Crack cocaine ruled appellant’s life; his wife left him; sleep was short and far between; and his automatic teller card financed an addiction that depleted his savings account.
This behavior persisted until appellant found himself one morning on the floor of a "crack house" in Washington, D.C. He had smoked an entire paycheck on a crack cocaine binge. At this low point, he turned for help. He sought out the drug-rehabilitation center at Fort Myer, Virginia. There he requested treatment and was accepted into the Army’s Alcohol and Drug Abuse Prevention and Control Program (ADAPCP).
The. program lasted 6 months, on an out-patient basis. Appellant attended daily counseling sessions and nightly meetings of Narcotics Anonymous. Family and friends rallied to his assistance: His older brother, an Air Force officer, took 30 days' leave to help appellant overcome his addiction. However, all efforts failed. From the time appellant entered the ADAPCP, he came-up positive on all ten drug tests conducted on him through September 6, 1988.
On September 9, 1988, appellant was transported to the Navy drug-treatment center in Miramar, California, which consisted of 6 weeks of intensive in-house treatment. Finally attaining success, appellant returned home at last able to resist crack cocaine. His treatment continued at home, at Fort Myer, on an out-patient basis. Since appellant’s return from Miramar, all eleven drug tests had been negative.
. Appellant was sentenced to a dishonorable discharge and 5 years’ confinement. The sentence was approved by the convening authority on October 11, 1989.
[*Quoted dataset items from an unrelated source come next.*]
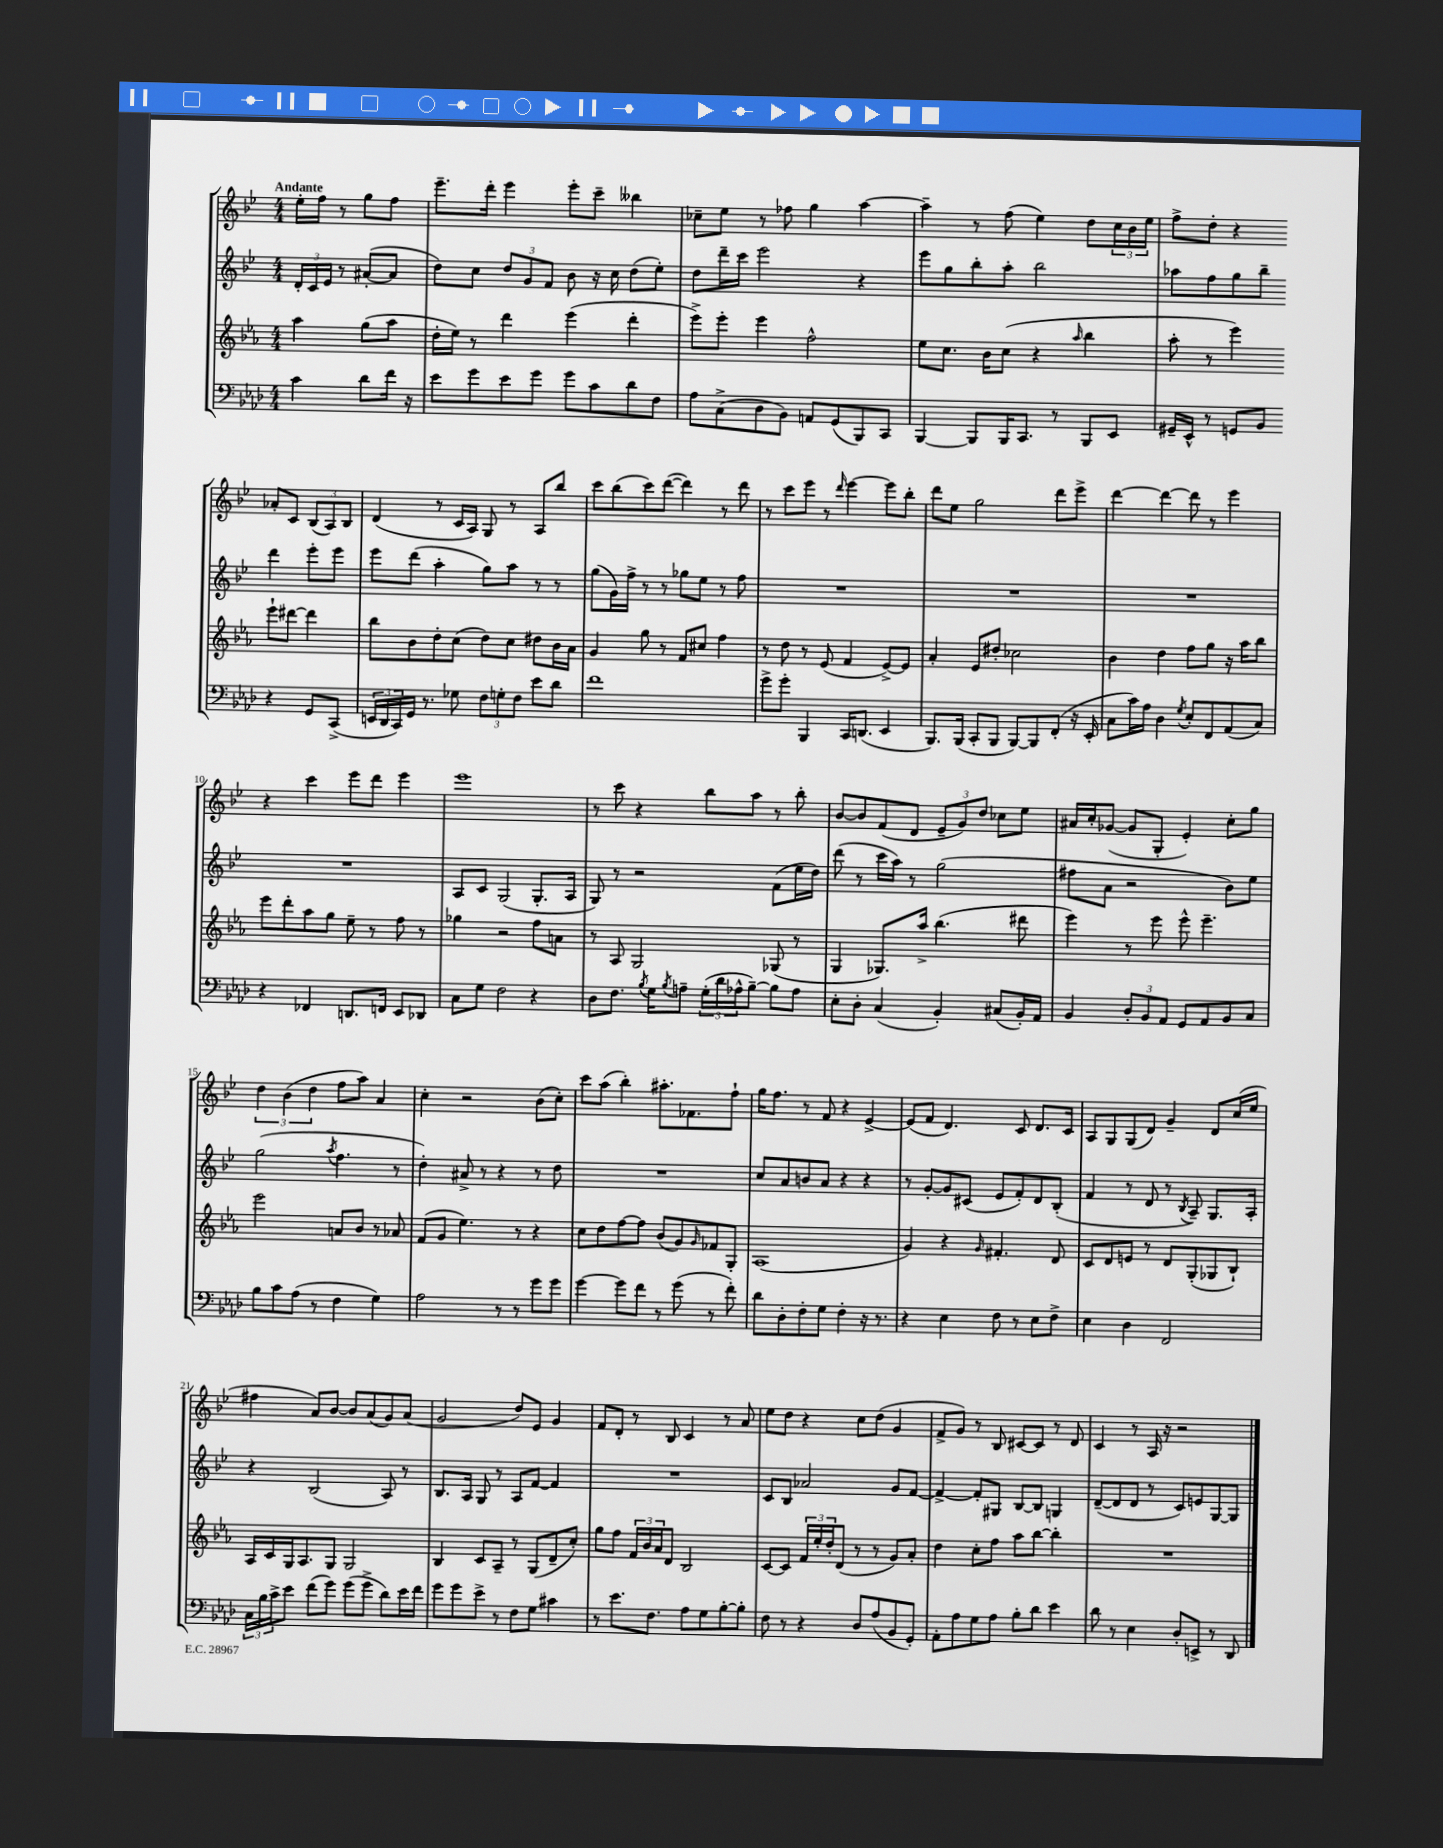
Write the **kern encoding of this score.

**kern	**kern	**kern	**kern
*staff4	*staff3	*staff2	*staff1
*clefF4	*clefG2	*clefG2	*clefG2
*k[b-e-a-d-]	*k[b-e-a-]	*k[b-e-]	*k[b-e-]
*M4/4	*M4/4	*M4/4	*M4/4
4c	4aa-	24d'	16ee-'
.	.	24c	.
.	.	.	16ff
.	.	24e-	.
.	.	8r	8r
8d-	(8gg	([8a#'	8gg
16f	8aa-	8a#]	8ff
16r	.	.	.
=	=	=	=
8e-	16dd'	8dd)	8.eee-~
.	16ee-)	.	.
8g	8r	8cc	.
.	.	.	16ddd'
8e-	4ddd	12dd	4eee-
.	.	12g	.
8g	.	.	.
.	.	12f	.
8g	(4eee-	8b-	8eee-'
8c	.	16r	8ccc~
.	.	16cc	.
8d-	4ddd'	(8dd	4bb--
8F	.	8ee-')	.
=	=	=	=
8A-	8eee-^)	8dd	8cc-~
(8C^	8eee-'	16ddd~	8ee-
.	.	16ccc	.
8D-	4eee-	2eee-	8r
8BB-)	.	.	8ff-
8AA	2ff^^	.	4gg
(8GG	.	.	.
8BBB-)	.	4r	[4aa
8CC	.	.	.
=	=	=	=
[4BBB-	8ee-	8eee-	4aa~]
.	8.cc	8gg	.
8BBB-]	.	8bb-'	8r
.	16b-	.	.
16BBB-	(8cc	8aa'	(8ff
8.CC	.	.	.
.	4r	2bb-	4ee-)
8r	.	.	.
.	16qqaa-	.	.
8BBB-	4bb-	.	8dd
8EE-	.	.	24cc
.	.	.	24b-
.	.	.	24ee-
=	=	=	=
16GG#~	8aa-'	8aa-	8ff^
16EE-^^	.	.	.
8r	8r	8ff	8dd'
8GG	4eee-)	8gg	4r
8BB-	.	8bb-~	.
4r	8eee-`	4ddd	8a-'
.	[8ddd#	.	8c
8GG	4ddd#]	8eee-'	(12B-
.	.	.	12A)
(8CC^	.	8eee-	.
.	.	.	12B-
=	=	=	=
24EE	8bb-	8eee-	(4d
24DD-	.	.	.
24CC)	.	.	.
16GG	8b-	(8ddd	.
8.r	.	.	.
.	8dd'	4aa'	8r
8G-	(8cc	.	16c
.	.	.	16A)
12F	8dd)	8gg)	8G
12G'	.	.	.
.	8cc	8aa	8r
12F	.	.	.
8e-	8dd#	8r	8A
8d-	16b-	8r	8bb-
.	16a-	.	.
=	=	=	=
1f	4g	(8gg	8ccc
.	.	16g)	(8bb-
.	.	16ff^	.
.	8gg	8r	8ccc)
.	8r	8r	([8ddd
.	8f	8gg-	4ddd])
.	8cc#	8ee-	.
.	4ff	8r	8r
.	.	8ff	8ddd
=	=	=	=
8g^	8r	1r	8r
8g'	8dd	.	8ccc
4BBB-	8r	.	8eee-
.	(8e-	.	8r
.	.	.	16qqddd
16CC	4f	.	[4eee-
(8.DD	.	.	.
4EE-	[8e-^)	.	8eee-]
.	8e-]	.	8bb-'
=	=	=	=
8.BBB-)	4a-'	1r	8ddd
.	.	.	8ee-
(16BBB-	.	.	.
8CC'	8e-	.	2gg
8BBB-	8dd#'	.	.
[8BBB-)	2cc-	.	.
8BBB-]	.	.	.
(8FF'	.	.	8ddd
16r	.	.	8eee-^
16EE-'	.	.	.
=	=	=	=
8C	4b-	1r	[4ddd
16c)	.	.	.
16A-	.	.	.
4D-	4dd	.	4ddd_
8qG	.	.	.
8E-'	8ff	.	8ddd]
8FF	8gg	.	8r
(8AA-	16r	.	4eee-
.	16aa-	.	.
8C)	8bb-	.	.
=	=	=	=
4r	8eee-	1r	4r
.	8ddd'	.	.
4FF-	8aa-	.	4ccc
.	8gg	.	.
8.DD	8ee-~	.	8eee-
.	8r	.	8ddd
16FF	.	.	.
8EE-	8ff	.	4eee-
8DD-	8r	.	.
=	=	=	=
8C	4gg-	8A	1eee-
8G	.	8c	.
2F	2r	(2G	.
4r	8ff	8.G'	.
.	8a	.	.
.	.	16A	.
=	=	=	=
8D-	8r	8G)	8r
8.F	8A-	8r	8ccc
.	2G	2r	4r
8qB-	.	.	.
16G	.	.	.
8qB-	.	.	.
8A~	.	.	.
(24G'	.	.	8bb-
24d-	.	.	.
24A-^^	.	.	.
[8B-~)	.	.	8aa
8B-]	(8G-	(8f	8r
8A-	8r	16ee-	8bb-'
.	.	16dd)	.
=	=	=	=
8E-'	4G	(8ddd	[8b-
8D-'	.	8r	8b-]
(4C	8.G-)	16ccc	(8f
.	.	16aa)	.
.	.	8r	8d
.	16aa-^	.	.
4BB-')	(4.bb-	(2gg	12e-~
.	.	.	12g)
.	.	.	12dd
(8C#	.	.	8cc-
16BB-')	8ddd#	.	8ee-
16AA-	.	.	.
=	=	=	=
4BB-	4eee-)	8ff#	16a#
.	.	.	16cc'
.	.	8a	([8g-
12D-'	8r	2r	8g-]
12BB-	.	.	.
.	8eee-	.	8G'
12AA-	.	.	.
8GG	8eee-^^	.	4e-')
8AA-	4.eee-~	.	.
8BB-	.	8b-)	8cc'
8C	.	8ee-	8gg
=	=	=	=
8B-	2eee-	(2gg	6dd
8c	.	.	.
.	.	.	(6b-
(8A-	.	.	.
.	.	.	6dd
8r	.	.	.
.	.	8qaa	.
4F	8a	4.ff	8ff
.	8b-	.	8aa)
4G)	8r	.	4a
.	8a-	8r	.
=	=	=	=
2A-	(8f	4dd')	4cc'
.	8g	.	.
.	4.ee-)	8a#^	2r
.	.	8r	.
8r	.	4r	.
8r	8r	.	.
8g	4r	8r	(8b-
8g	.	8dd	8cc')
=	=	=	=
[4g	8cc	1r	8ccc
.	8dd	.	(8aa
8g]	[8ff	.	4bb-')
8f	8ff]	.	.
8r	(8b-	.	8.aa#'
(8g	8g)	.	.
.	.	.	8.f-
.	16qqg	.	.
8r	8f-	.	.
8f')	8G'	.	8ff`
=	=	=	=
8d-	(1A-	8cc	16gg
.	.	.	8.ff
8D-'	.	8a	.
8F'	.	8b	8r
8G	.	8a	8f
4F'	.	4r	4r
16r	.	4r	[4e-^
8.r	.	.	.
=	=	=	=
4r	4g)	8r	(8e-]
.	.	[8g'	8f
4E-	4r	8g]	4.d)
.	.	(8c#	.
.	16qqg	.	.
8F	4.f#'	8e-	.
8r	.	8f')	8c
8E-	.	8d	8.d
8F^	8d	(8B-'	.
.	.	.	16c
=	=	=	=
4E-	8c	4f	8A
.	8d	.	8G
4D-	8e	8r	(8G
.	8r	8d	8d)
2FF	8d	8r	4g~
.	.	8qB-	.
.	(8G'	8A~)	.
.	8G-	8.G	8d
.	8B-`)	.	(16cc
.	.	16A'	16ee-
=	=	=	=
24C	16A-	4r	4ff#
24B-	.	.	.
.	16c	.	.
24c^	.	.	.
8e-	16G	.	.
.	8.A-	.	.
(8f	.	(2B-	8a)
8g)	8G	.	[8b-
(8g	2G	.	8b-]
8g^	.	.	(8a
8d-)	.	8A)	8g)
16e-	.	8r	(8a
16f	.	.	.
=	=	=	=
8g	4B-	8.B-	2g
8g	.	.	.
.	.	16A	.
8e-^	8c	8G	.
8r	8A-~	8r	.
8F	8r	8A	8dd)
8G	(8G	[8f	8e-
4c#	8d~	4f]	4g
.	8cc')	.	.
=	=	=	=
8r	8gg	1r	8f
8.e-	8ff	.	8d'
.	24f	.	8r
.	24b-	.	.
8.F	.	.	.
.	24a-	.	.
.	8d	.	8B-
8A-	2B-	.	4c
8G	.	.	.
[8B-'	.	.	8r
8B-']	.	.	8a
=	=	=	=
8F	[8c	8c	8ee-
8r	8c]	8B-	8dd
4r	24f	2a-	4r
.	24ee-'	.	.
.	24dd'	.	.
.	(8d	.	.
8D-	8r	.	8cc
(8A-	8r	.	(8dd
8BB-	8g)	8g	4g
8GG')	8a-'	[8f	.
=	=	=	=
8AA-'	4dd	4f^_	8f^
8A-	.	.	8g)
8G	8cc'	8f']	8r
8A-	8ff	8G#	8B-
8B-'	8aa-	[8B-	[8c#
8d-	[8bb-	8B-]	8c#]
4e-	4bb-']	4G	8r
.	.	.	8d
=	=	=	=
8d-	1r	([8d~	4c
8r	.	8d]	.
4E-	.	8d	8r
.	.	8r	16A
.	.	.	16r
8D-'	.	8c)	2r
8EE^	.	8e	.
8r	.	[8G	.
8DD-	.	8G]	.
==	==	==	==
*-	*-	*-	*-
. Our use of the term "government agent” is generic for the personnel described by the regulations. Both regulations identify “USACIDC special agents and other investigative personnel, to include sources” as government agents. Para. 2-5b(5), Criminal Investigation Command Regulation 195-15; see para. 2-16a, AR 600-85. For purposes of this opinion, both the CID agent and registered source are government agents.
. Where the defense is one of denial of due process, the military judge must make the determination. United States v. Vanzandt, 14 MJ 332, 343 (CMA 1982). However, this does not apply here because there was reasonable suspicion on the part of the government agents prior to the sting operation taking place.